Sensation can carry a movie, that gut-level adrenaline blast of loud, obvious, stupid aggression that's occasionally enough to see you through until the final credits. It can take many forms: Michael Myers chasing Jamie Lee Curtis through the dark house or French peasants shout-singing the revolution or Gerard Butler, threatening a terrorist, shouting "I'M GONNA STICK MY KNIFE THROUGH YOUR BRAIN!" as the White House explodes all around them. It's whatever pushes your thoughtless pleasure buttons and has no real relation intelligence, logic, subtlety, nuance or even a passing familiarity with how events would transpire in a real-life setting. I mean, sure, all those things are fine if you're some kind of fancy-wine-drinking professor. But the rest of the world wants tiny electrodes attached to the hungry part of their brain-meat with some concession candy on the side.
In other words, welcome to the Les Miserables of post-9/11-sploitation, a two-hour journey into a giddy fearscape where the United States is threatened with annihilation by North Korean terrorists, the president (Aaron Eckhart) is kidnapped along with his entire staff and one man (Gerard Butler) stands in the breach between American dominance and total destruction.
These terrorists are smart and wily enough to circumvent every known barrier and ruthless enough to shoot everyone they meet, point-blank execution style. They're aided by traitors from within who, when prompted for reasons why they sold their soul to the enemy, scream, and I quote: "GLOBALIZATION AND F@#%IN' WALL STREET!" Got it. Makes sense now.
You know how the rest of this sort of thing goes. It moves fast like a plane crashing into the Washington Monument (yep) and Butler goes for it with his best action-hero swagger, bludgeoning bad guys with a bust of Abraham Lincoln and gunning down the rest. And it's all the better to assist the film toward its goal of crushing everything in its sight, tank-style, while making pit stops in visually offensive territory, like when that same Washington Monument crumbles like a WTC tower. Look, it's been 12 years, right? It's okay to reference it now in the name of a kick-ass thrill ride, isn't it?

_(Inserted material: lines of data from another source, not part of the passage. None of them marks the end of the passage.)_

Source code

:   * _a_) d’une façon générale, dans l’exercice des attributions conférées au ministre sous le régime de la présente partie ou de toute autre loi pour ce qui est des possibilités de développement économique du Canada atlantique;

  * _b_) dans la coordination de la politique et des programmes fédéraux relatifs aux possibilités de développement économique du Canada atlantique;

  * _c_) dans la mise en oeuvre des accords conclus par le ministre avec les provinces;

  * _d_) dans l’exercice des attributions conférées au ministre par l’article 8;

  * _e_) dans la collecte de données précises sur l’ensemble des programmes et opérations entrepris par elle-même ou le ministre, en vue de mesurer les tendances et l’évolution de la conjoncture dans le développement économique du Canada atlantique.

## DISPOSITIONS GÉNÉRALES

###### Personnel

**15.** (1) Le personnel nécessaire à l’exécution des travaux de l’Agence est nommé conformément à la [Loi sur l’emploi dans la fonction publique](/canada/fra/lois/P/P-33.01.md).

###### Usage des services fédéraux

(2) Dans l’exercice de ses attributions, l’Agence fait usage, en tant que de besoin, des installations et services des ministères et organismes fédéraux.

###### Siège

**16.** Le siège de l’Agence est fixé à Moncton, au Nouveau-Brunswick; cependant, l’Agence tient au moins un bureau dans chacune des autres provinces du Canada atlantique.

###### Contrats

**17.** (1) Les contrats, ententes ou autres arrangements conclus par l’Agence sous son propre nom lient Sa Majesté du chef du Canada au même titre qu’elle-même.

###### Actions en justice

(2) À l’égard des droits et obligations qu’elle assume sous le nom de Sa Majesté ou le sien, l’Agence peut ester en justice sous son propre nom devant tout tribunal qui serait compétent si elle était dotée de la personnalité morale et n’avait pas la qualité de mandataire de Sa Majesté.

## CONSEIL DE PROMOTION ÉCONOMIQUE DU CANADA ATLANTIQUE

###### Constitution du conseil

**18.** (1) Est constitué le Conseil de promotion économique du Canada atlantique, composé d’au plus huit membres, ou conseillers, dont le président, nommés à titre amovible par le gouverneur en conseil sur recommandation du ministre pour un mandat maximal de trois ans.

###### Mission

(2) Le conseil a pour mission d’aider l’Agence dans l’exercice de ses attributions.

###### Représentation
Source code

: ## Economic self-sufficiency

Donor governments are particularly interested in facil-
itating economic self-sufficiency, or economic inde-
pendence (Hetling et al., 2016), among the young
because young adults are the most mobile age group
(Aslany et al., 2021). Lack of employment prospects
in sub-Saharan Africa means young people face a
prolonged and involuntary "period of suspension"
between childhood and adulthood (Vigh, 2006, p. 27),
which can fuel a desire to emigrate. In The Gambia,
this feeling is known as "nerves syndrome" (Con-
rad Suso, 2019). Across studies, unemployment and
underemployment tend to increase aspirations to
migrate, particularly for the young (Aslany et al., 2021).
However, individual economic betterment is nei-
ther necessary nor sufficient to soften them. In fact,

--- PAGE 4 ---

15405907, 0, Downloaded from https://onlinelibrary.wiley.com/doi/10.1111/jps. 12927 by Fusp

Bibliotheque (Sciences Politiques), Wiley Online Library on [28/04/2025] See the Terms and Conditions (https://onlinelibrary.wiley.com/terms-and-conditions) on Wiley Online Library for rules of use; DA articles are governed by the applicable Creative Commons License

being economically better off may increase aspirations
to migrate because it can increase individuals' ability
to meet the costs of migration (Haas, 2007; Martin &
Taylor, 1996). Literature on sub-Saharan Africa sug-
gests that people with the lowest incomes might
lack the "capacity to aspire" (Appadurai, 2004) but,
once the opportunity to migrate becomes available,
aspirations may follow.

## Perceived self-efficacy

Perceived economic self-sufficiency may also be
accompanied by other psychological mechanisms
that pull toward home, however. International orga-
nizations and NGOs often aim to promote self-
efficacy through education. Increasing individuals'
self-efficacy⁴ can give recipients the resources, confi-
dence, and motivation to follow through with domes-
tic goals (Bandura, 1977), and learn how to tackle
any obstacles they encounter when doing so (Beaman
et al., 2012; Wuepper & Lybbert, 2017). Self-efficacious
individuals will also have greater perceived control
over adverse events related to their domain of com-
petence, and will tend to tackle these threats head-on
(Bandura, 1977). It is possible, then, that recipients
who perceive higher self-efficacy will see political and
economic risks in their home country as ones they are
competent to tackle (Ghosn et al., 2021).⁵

If you think so you'll get your money and time's worth out of it. You'll also get plenty of violence, as Butler meets brutality with bigger, badder, more brutal brutality. It's what the movie has for you instead of suspense and, like I wrote up top, that can be all you need sometimes.
For the rest of you, the people for whom this all sounds like agony, there's a silver lining. If nothing else it means, for the moment at least, that our long national Gerard Butler rom-com nightmare is over. He finally has his own Die Hard and that means a break from Hollywood's attempts to give him his own When Harry Met Sally. Please, ticket-buying people, make this movie a reasonably big box office hit so that we can have a nice long break from watching him try to fake romantic chemistry with Jennifer Aniston, Jessica Biel or Katherine Heigl. And that's the one thing that hurts more than getting your skull crushed by Abraham Lincoln.